* [Work instructions]:
Reproduce the listing below word for word, leaving out the pictures.

Chart interpretation exercises:

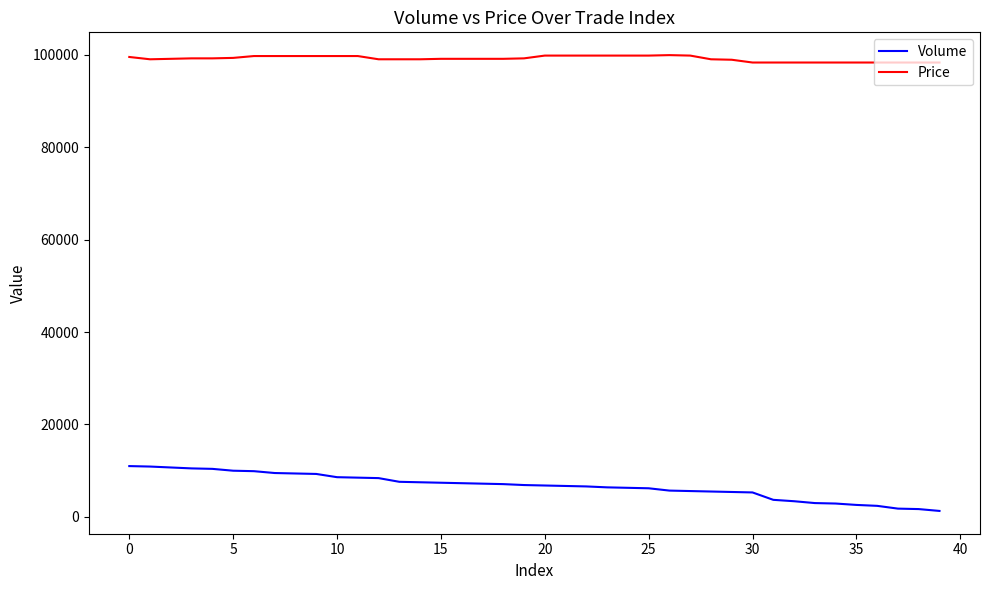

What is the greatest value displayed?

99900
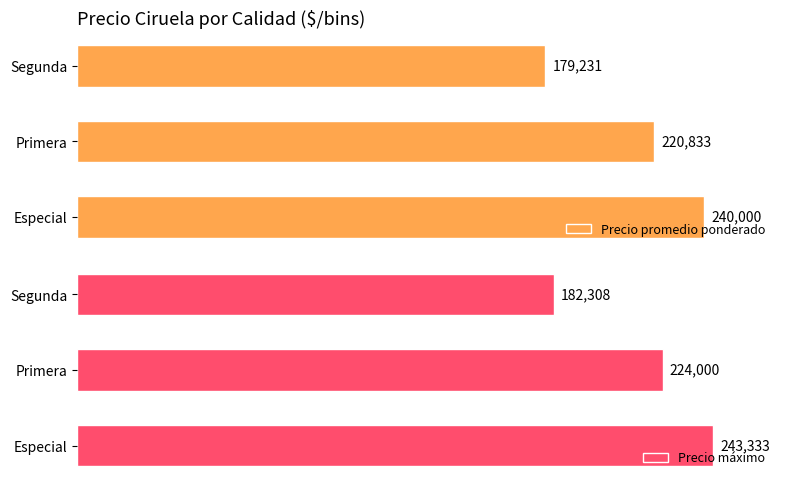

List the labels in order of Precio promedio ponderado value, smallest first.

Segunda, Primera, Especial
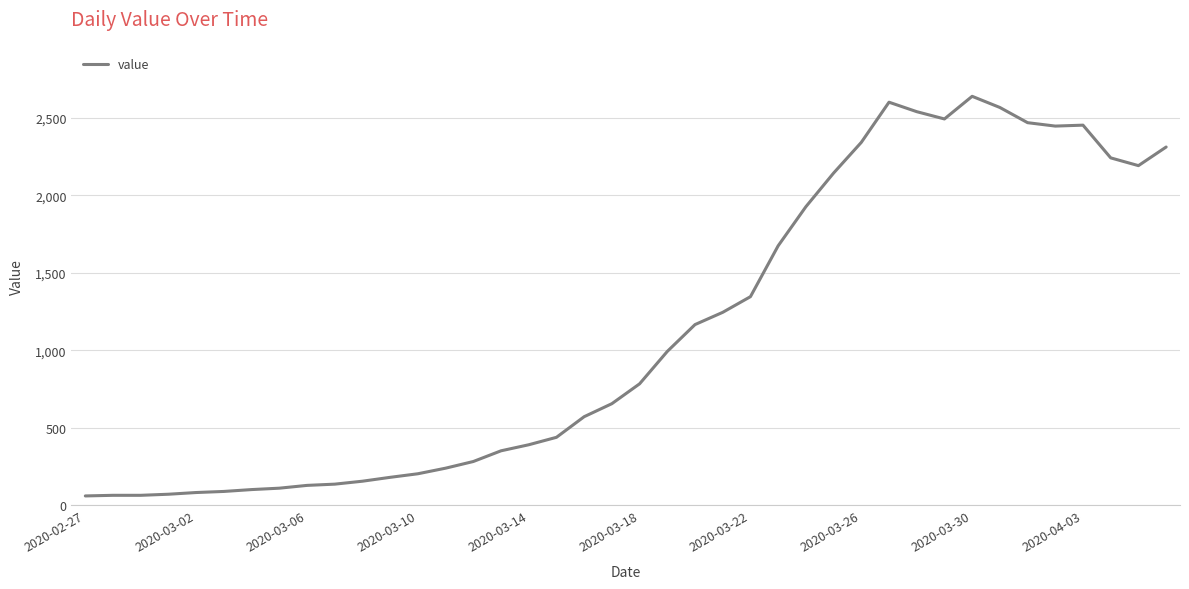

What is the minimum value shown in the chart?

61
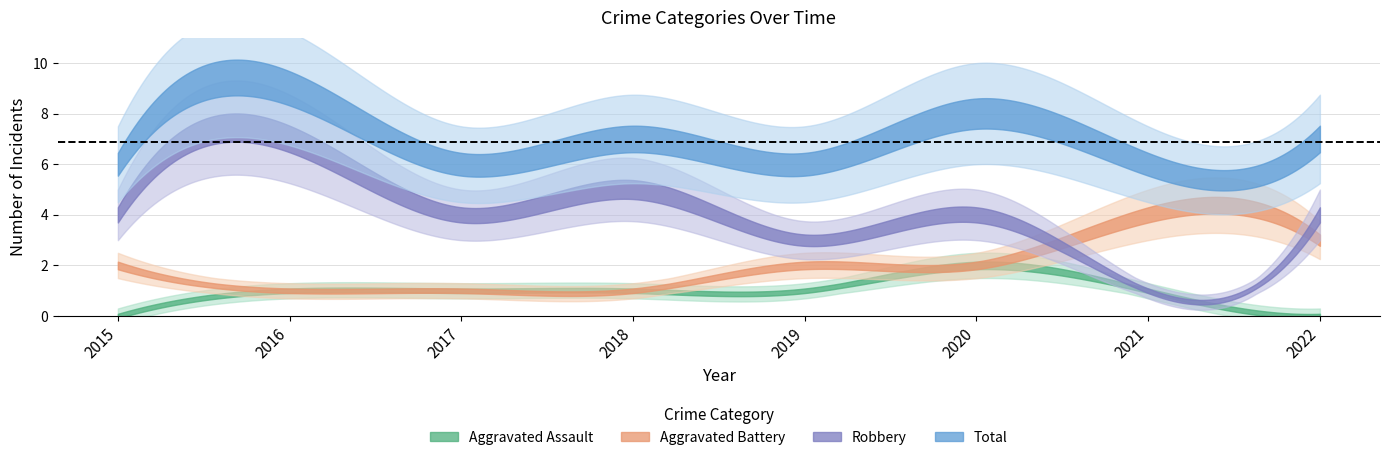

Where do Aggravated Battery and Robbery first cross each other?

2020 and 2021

* [Final answer]:
What is the greatest value displayed?

99900

List the labels in order of Precio promedio ponderado value, smallest first.

Segunda, Primera, Especial

What is the minimum value shown in the chart?

61

Where do Aggravated Battery and Robbery first cross each other?

2020 and 2021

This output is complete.